I had no idea that CK had so deep influence in my memories. The impact of somethings you don’t realize until you experience the loss.
I had to be in the Bay Area (Palo ALto and other places) and I thought that the busy program that I will have will keep my mind away from thinking about the premature loss that his family and the world had. That was not to happen — contrary to what I thought, wherever I went, in my memory he was there. Starting from sitting in my flight, I was reminded how whenever we traveled together he will be non-stop discussing things. In the bay area, we went to many companies together and visited several restaurants. All those Virage board meeting, all the hotels we stayed together, the dreams we had together, … they kept on rolling in my mind very vividly. It was as if I am again traveling with him.

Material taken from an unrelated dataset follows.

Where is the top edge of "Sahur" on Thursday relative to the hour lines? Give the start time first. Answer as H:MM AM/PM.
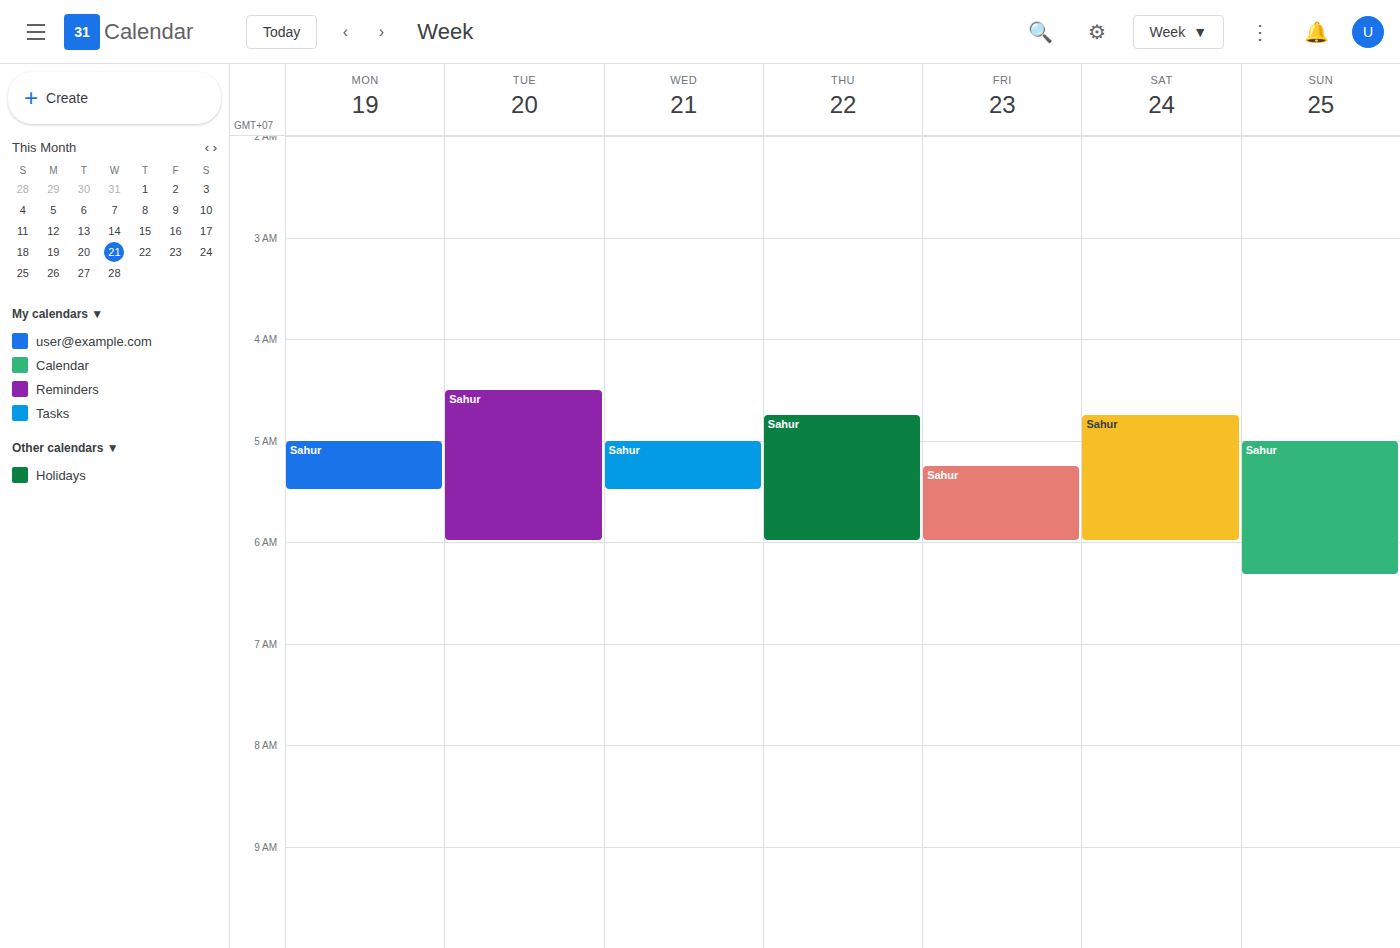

I am making presentations in which he is present and will take-over when business issues came in.
Neil was with him and I feel that he understood what I was going through because he would put his arms around me and say, Dad don’t think about him.
Of course, I am reminded of him everywhere because whereever I go people ask about him, my mail is full of that.

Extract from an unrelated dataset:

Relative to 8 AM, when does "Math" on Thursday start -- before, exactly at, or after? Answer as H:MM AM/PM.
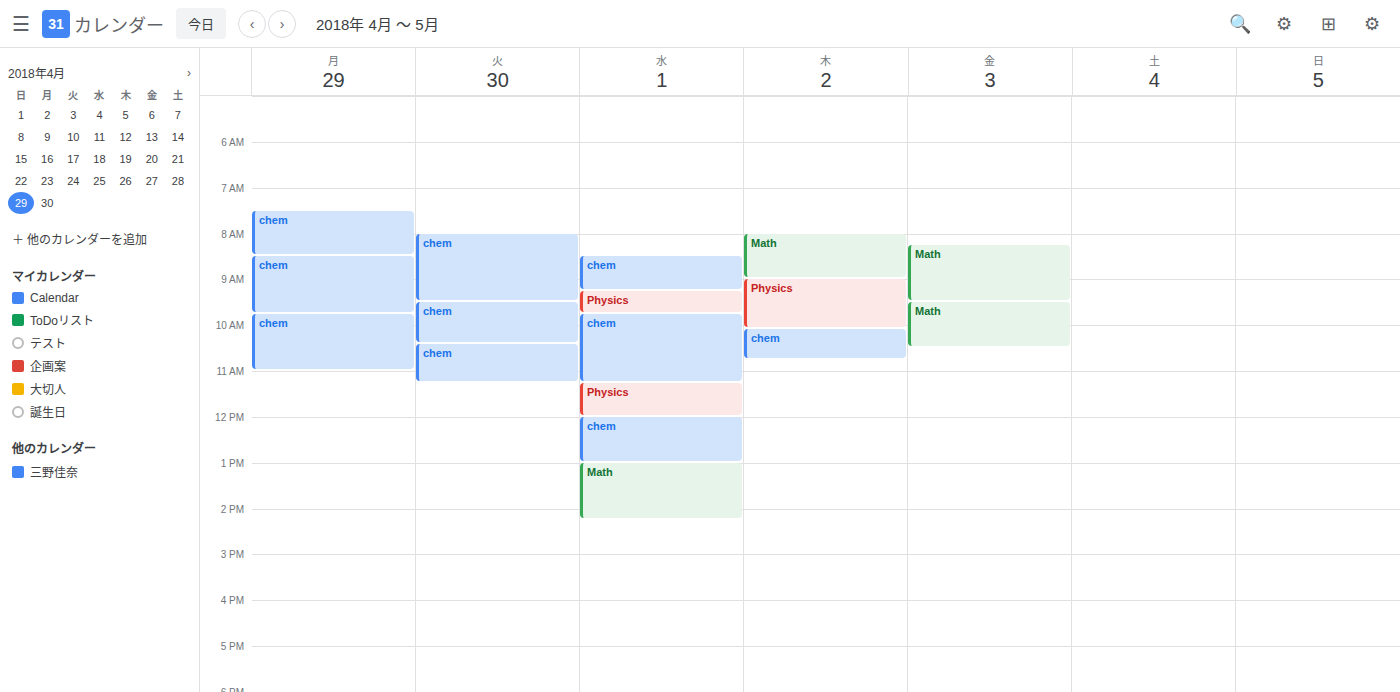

I personally met Arun Katkere and Asquith Bailey in Palo Alto and we reminisced about him. I can talk a bot about him, but then I start getting emotional. This is the first time this has happened to me in life.
I can not help but think about his family — particularly Gayatri — and their situations. My heartfelt sympathies are with them.
He indeed was a great person — a person who did everything with full intensity, rigor, and passion. His boldness and quest for doing it in the best way, his sensitivity for ides and people he cared was unique.
I know that I should think only about all the wonderful things he did, but those memories bring tears. And I find that I am not in control here.